Food is well presented with entrees  priced in the mid $20’s. A visit with an out of town pal brought small house-made mushroom ravioli (note the tiny champagne grapes in the sauce that add texture and a subtle flavor), a light ahi tuna salad with micro greens,  a perfectly medium rare  Australian rack of lamb of  four ribs split between us with bit of deconstructed ratatouille.  Rather than the usual fine dice of eggplant, onion, zucchini cooked long and slow, chef-owner Colin MacLaggan slices and cuts the vegetables into small pieces, then lightly sautes them so each bite stays distinct, be it a piece of fennel, a sliver of carrot or a slice of zucchini or eggplant, yet all meld together to complement the lamb. 

MacLaggan appreciates classic cooking as he trained at Le Cordon Bleu Culinary Institute in London and then worked for the well-known Conran Group.  Closer to home his stints included Arterra, Mille Fleurs, Bertrand’s at Mister A’s, among others.  He likes his plates composed, mostly with three main ingredients–as in the ahi salad:  pieces of ahi, arranged with the micro greens, not overdressed, on bed of thinly sliced green heirloom tomatoes.  Here you’ll not find towers, layers or dishes cluttered with so many flavors and ingredients that the food makes no sense in flavor or presentation.

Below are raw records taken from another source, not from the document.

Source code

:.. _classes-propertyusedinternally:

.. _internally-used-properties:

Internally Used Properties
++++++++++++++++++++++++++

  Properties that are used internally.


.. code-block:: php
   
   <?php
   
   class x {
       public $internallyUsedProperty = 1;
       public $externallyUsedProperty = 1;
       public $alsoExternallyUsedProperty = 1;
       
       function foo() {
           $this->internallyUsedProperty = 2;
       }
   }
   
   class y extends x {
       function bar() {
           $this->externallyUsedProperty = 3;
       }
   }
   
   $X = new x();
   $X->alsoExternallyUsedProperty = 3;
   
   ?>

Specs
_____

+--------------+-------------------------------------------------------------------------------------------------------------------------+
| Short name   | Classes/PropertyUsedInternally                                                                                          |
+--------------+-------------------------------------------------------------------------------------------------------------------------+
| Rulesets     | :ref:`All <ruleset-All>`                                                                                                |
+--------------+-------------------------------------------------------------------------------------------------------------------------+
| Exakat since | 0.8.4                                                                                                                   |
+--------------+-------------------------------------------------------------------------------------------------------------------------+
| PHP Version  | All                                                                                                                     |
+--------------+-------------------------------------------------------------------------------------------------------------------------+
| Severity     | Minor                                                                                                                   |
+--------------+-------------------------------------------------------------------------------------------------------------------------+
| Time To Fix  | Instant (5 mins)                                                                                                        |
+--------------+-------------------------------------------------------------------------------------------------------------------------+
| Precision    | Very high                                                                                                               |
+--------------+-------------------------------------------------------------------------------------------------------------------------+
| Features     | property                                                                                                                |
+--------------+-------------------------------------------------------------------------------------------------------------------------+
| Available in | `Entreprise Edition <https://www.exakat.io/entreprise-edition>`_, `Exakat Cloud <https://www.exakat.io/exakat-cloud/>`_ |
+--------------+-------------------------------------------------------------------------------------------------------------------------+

Buzz has only perched on the comfortable bar chairs to drink and eat, served by bartender Curtis who was busy making mojitos his way–without the soda water. There is a small flat screen tv above the bar that on one visit had a Chargers game on, thankfully without the sound.  For some it could be distracting, especially if staff is focused on the game, rather than the diners. On the other hand, the tv lends itself to the casual, neighborhood feel of the restaurant.  General Manager Nicolais Carbonne watches over the 70-seat room a trained eye from his days at Pasquale and Tapenade.  2760 Fifth Avenue, Bankers Hill, 619-542-0394.  Closed Monday, lunch from 11:30am; dinner from 5:30pm.

Down the street, at the corner of Fourth & Ivy is Modus, a hip bar, lounge and restaurant.  Owners  Scotty and Ariana Johnson opened the place in April, 2006.  As with many new ventures, the restaurant has gone through some adjustments that recently culminated with the starting chef, Nathan Coulon, moving on.  (Buzz hears that he’s currently on the line at Ivy Hotel’s Quarter Kitchen.)

The menu has expanded with former sous chef Mike Liotta at the helm.  Small plates that focus on interesting French olives, cheese and charcuterie, salads, white bass gravlax, tempura and prime steak tartare, and entrees of pork osso bucco, Modus burger and black mussels are but a few of the choices now available.  Best of all, the prices stray no higher than $24 for rack of lamb.  On a recent Friday night visit, the bar was hopping with couples enjoying the many original cocktails created by Ariana that use fresh, seasonal organic juices with names such as Foreplay (Wokka Saki, organic strawberries, champagne and sugar, served tall) or Yellow and Green (Skyy Vodka or Miller’s Gin, basil, lemon and tonic, served tall).  2202 Fourth Ave., 619-236-8516, Closed Monday, dinner from 5pm.

Newcomers for morning coffee, a quick sandwich or glass of wine:  try Curio Caffe at Fifth and Laurel and just up the street, Cafe Bassam at Fifth and Redwood where you can support your neighborhood coffeehouse, rather than the ubiquitous Starbucks.  Curio Caffe features Illy coffee and changing art exhibits while Bassam, relocated from downtown, has coffees, teas, smokes and one morning warm just out-of-the-oven croissants and other pastries.  Both will soon have a beer and wine license and both serve light fare. Curio Caffe, (619) 696-8699, Cafe Bassam, (619) 557-0173.

At the corner of Fifth and Laurel you’ll find the well-established Gemelli Italian GrillLaurel Restaurant & Bar and Bertrand at Mr. A’s  and newcomer Curio Caffe.